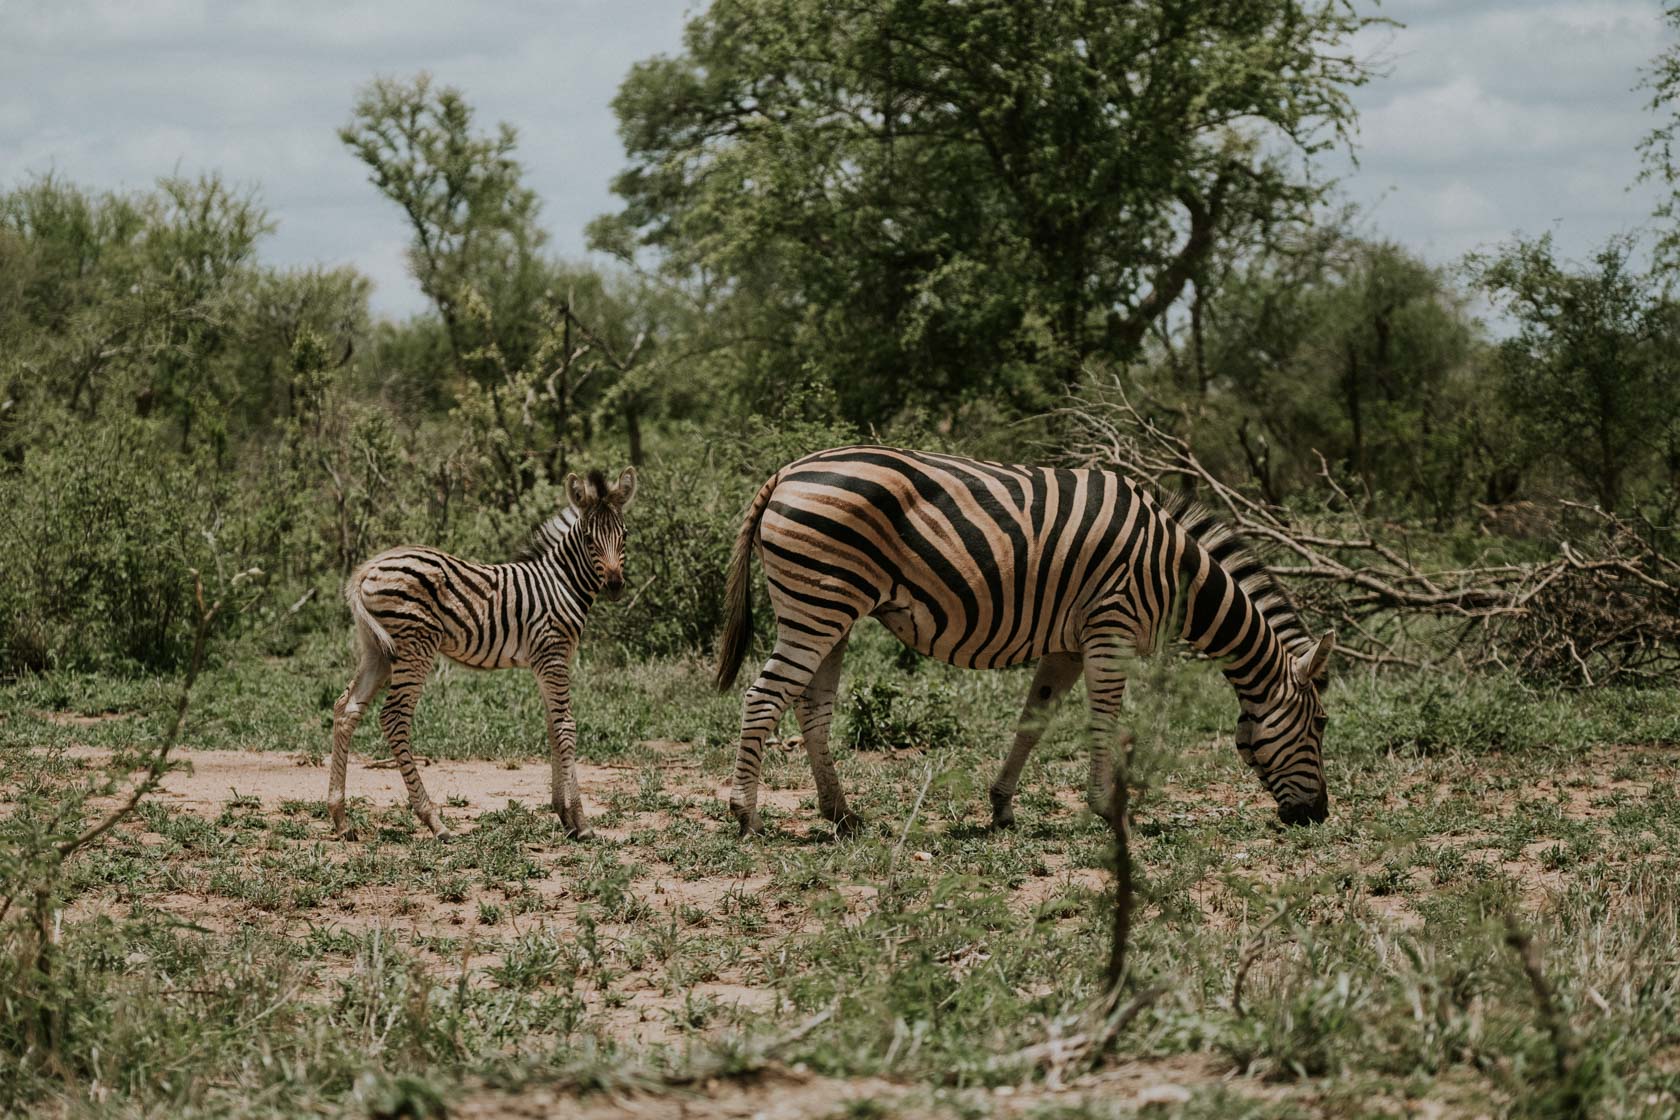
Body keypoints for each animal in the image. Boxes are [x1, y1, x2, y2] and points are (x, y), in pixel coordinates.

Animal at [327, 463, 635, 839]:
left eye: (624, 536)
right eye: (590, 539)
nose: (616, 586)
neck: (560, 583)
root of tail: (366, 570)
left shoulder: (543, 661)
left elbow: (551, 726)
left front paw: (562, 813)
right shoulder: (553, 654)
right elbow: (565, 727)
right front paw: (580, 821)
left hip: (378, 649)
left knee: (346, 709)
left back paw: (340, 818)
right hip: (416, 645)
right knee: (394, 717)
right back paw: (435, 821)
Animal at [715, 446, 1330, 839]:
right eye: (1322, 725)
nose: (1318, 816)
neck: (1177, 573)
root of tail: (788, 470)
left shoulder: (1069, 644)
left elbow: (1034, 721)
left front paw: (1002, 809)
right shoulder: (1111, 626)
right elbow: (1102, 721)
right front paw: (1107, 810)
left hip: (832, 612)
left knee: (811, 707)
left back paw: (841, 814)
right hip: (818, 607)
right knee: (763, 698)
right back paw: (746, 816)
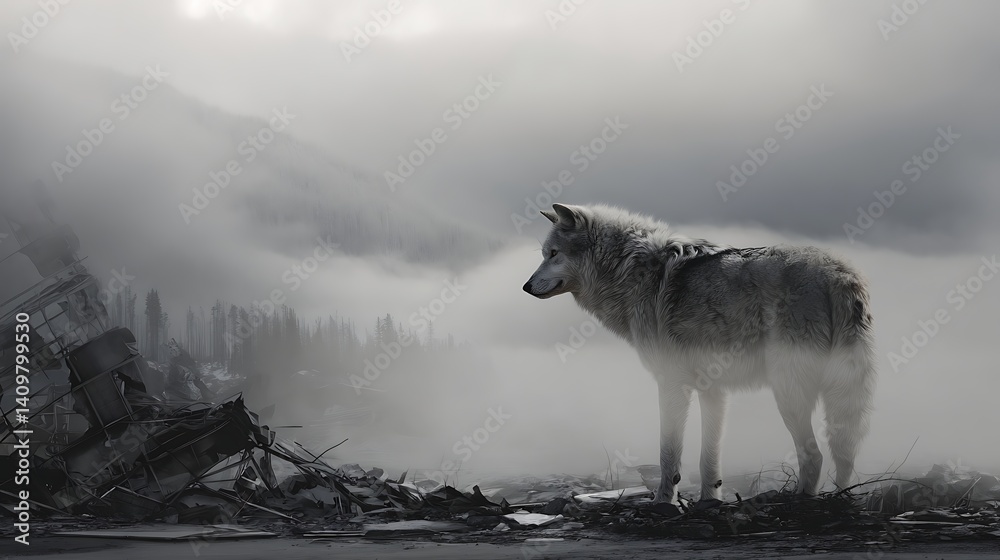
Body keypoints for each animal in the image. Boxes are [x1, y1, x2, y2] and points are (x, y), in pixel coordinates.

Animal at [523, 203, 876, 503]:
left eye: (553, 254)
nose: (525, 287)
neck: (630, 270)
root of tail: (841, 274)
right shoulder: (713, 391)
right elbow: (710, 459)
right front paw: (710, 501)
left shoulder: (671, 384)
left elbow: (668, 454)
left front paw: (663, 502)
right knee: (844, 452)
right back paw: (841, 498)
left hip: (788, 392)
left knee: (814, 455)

▬▬▬

> [Directions for this task] Report all lines of the data that include the word "front".

> [Task response]
left front paw: (562, 813)
right front paw: (580, 821)
left front paw: (1002, 809)
right front paw: (1107, 810)
right front paw: (710, 501)
left front paw: (663, 502)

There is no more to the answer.